This feature could also be made part of a system's bibliographic batch- loading
routine. The system could test the call number in an incoming record for
duplication; the system could either load all records and report duplicates,
or send records with call numbers already present to a holding file for review
and manual update. The system might also provide an arbitrary mechanism (such
as adding an "x" to the end of the number) to distinguish otherwise-identical
call numbers.
- Complete a call number for a member of a classed-together series. The
local copy of the authority record for a series should identify (either explicitly,
or by default[5]) the series classification
practice followed at the local institution. If the series is classed together,
the authority record also contains the basic local classification number
(again, identified either explicitly or by default). A local system acting
either on its own initiative or upon operator request should be able to determine
from the series authority record the local series classification practice;
if the series is classed together according to local practice, the system
should be able to add the series numbering (subfield $v) from the corresponding
bibliographic series heading to the basic call number from the authority
record to form the complete call number. The system should also check the
completed call number for duplication, and present it to the operator for
approval.

• **INFORMATION GIVEN**:
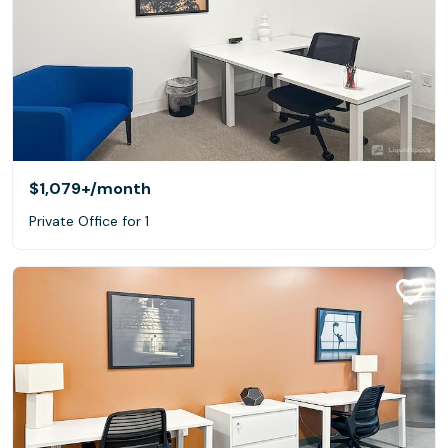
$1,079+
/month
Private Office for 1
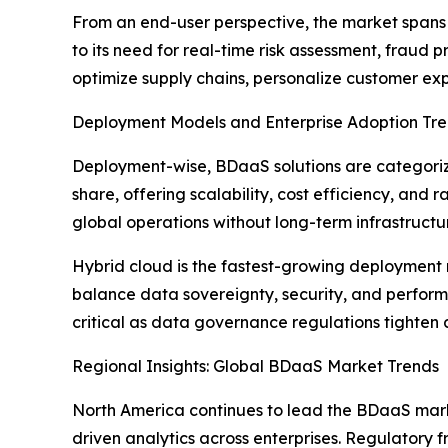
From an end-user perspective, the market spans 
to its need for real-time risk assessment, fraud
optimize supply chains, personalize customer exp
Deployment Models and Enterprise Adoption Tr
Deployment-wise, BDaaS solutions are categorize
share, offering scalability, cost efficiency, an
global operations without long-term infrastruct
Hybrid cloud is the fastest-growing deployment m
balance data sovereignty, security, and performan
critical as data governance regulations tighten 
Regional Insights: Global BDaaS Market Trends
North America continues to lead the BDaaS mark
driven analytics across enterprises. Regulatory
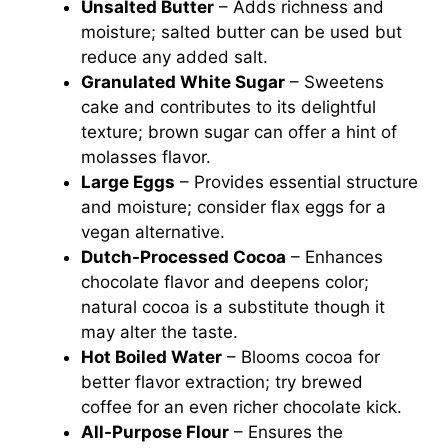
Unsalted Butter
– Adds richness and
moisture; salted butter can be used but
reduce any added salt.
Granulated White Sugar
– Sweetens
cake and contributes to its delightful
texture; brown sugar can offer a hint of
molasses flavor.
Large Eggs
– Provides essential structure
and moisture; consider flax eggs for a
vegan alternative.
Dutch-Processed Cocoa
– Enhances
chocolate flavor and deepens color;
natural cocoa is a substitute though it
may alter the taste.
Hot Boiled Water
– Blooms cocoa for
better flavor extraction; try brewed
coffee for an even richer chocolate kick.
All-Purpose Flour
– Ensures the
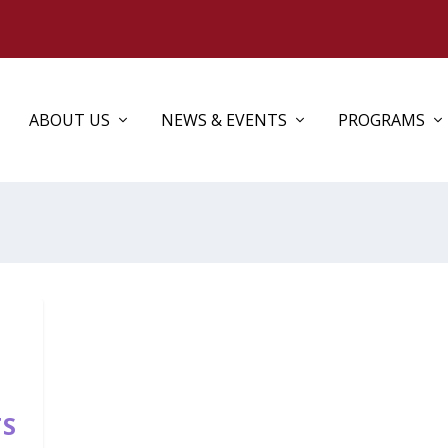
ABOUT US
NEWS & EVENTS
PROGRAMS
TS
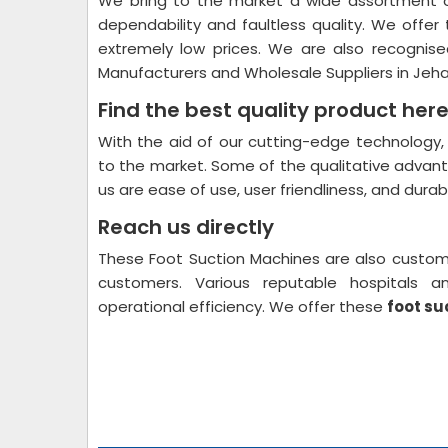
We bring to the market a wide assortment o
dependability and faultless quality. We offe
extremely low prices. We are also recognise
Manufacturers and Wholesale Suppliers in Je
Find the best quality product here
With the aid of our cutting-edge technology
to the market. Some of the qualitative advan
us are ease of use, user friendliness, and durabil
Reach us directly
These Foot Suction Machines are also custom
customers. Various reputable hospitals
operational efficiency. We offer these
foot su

---

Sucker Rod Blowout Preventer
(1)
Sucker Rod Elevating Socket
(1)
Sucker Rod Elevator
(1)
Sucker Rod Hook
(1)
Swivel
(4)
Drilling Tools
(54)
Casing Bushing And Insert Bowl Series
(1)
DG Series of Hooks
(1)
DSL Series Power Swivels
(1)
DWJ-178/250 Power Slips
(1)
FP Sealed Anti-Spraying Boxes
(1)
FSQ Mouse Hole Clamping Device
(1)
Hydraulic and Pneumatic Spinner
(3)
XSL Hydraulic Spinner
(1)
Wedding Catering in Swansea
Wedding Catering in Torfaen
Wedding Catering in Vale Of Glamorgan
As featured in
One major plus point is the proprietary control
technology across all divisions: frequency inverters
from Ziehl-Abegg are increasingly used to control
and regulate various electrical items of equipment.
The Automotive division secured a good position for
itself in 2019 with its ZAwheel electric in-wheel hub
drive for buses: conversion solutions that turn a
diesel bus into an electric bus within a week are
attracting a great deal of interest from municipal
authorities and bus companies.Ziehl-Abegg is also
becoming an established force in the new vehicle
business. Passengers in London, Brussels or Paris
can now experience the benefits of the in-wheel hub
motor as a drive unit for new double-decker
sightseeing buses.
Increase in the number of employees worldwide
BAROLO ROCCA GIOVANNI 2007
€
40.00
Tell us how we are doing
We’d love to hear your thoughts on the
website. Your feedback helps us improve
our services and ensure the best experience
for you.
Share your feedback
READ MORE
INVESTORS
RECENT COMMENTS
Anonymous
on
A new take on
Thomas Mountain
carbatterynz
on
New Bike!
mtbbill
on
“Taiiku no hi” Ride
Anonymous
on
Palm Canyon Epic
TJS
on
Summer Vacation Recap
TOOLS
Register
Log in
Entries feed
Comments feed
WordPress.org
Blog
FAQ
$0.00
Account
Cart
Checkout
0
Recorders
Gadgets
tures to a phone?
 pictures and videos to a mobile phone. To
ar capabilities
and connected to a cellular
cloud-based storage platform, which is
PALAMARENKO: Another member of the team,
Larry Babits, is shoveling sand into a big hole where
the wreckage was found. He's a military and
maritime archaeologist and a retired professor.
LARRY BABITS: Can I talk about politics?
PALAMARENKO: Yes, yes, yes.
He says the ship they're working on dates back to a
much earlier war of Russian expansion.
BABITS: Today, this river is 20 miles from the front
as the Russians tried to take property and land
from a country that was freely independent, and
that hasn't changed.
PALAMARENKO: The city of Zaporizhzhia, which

• **ACTIVITIES**:
1/ Decide whether each statement below agrees with the call-number passage. For each, answer yes or no and quote the deciding words of the passage exactly.
(a) During batch loading, records whose call numbers are already present could be sent to a holding file for review.
(b) The series numbering that completes the call number is taken from subfield $a of the bibliographic series heading.
(c) The system should enter the completed call number without operator approval.
2/ Rewrite as a bulleted list the paragraph of the call-number passage beginning "Complete a call number for a member of a classed-together series," keeping its main facts.
3/ Proceed with the call-number passage, starting after its last sentence.

• **ANSWERS BY ITEM**:
1/
(a) Yes: "send records with call numbers already present to a holding file for review and manual update."
(b) No: "add the series numbering (subfield $v) from the corresponding bibliographic series heading."
(c) No: "present it to the operator for approval."

2/
- The local authority record for a series should identify the local series classification practice, either explicitly or by default.
- If the series is classed together, the authority record also contains the basic local classification number, again identified explicitly or by default.
- A local system, on its own initiative or at operator request, should be able to determine the local practice from the series authority record.
- If the series is classed together locally, the system should add the series numbering (subfield $v) from the bibliographic series heading to the basic call number from the authority record, forming the complete call number.
- The system should check the completed call number for duplication and present it to the operator for approval.

3/
- Use author numbers in authority records. In the absence
of a locally- established classification number for a literary author, use
the classification number in the author's authority record (if any) as the
basis for the call number for a belletristic work.
- Complete a call number by assigning a Cutter number. The
operator provides a partially-completed call number and indicates in some
manner the information in the bibliographic record on which the Cutter number
should be based. The system determines the "ideal" Cutter number and investigates
the relevant portion of the local call number index. The system does not
simply determine whether or not the "ideal" number is already present, but
examines items with similar numbers to determine the basis on which they
have been assigned similar cutters, and adjusts the "ideal" number as necessary
to fit comfortably with existing numbers.
This feature would be of use in many classification schemes. For classification
schemes (such as Library of Congress) that use multiple Cutter numbers, the
feature could be designed to handle both the terminal Cutter (which is often
based on the main entry or title) as well as internal Cutters (which are
often subject-based).
- Make use of machine-readable records for classification data. The
structure of records constructed according to the MARC format for classification
data parallels in broad outline that of records constructed according to
the MARC authority format: there are established classification numbers,
reference tracings from unused variant numbers, and reference tracings for
related numbers; there are also notes and links to associated subject headings.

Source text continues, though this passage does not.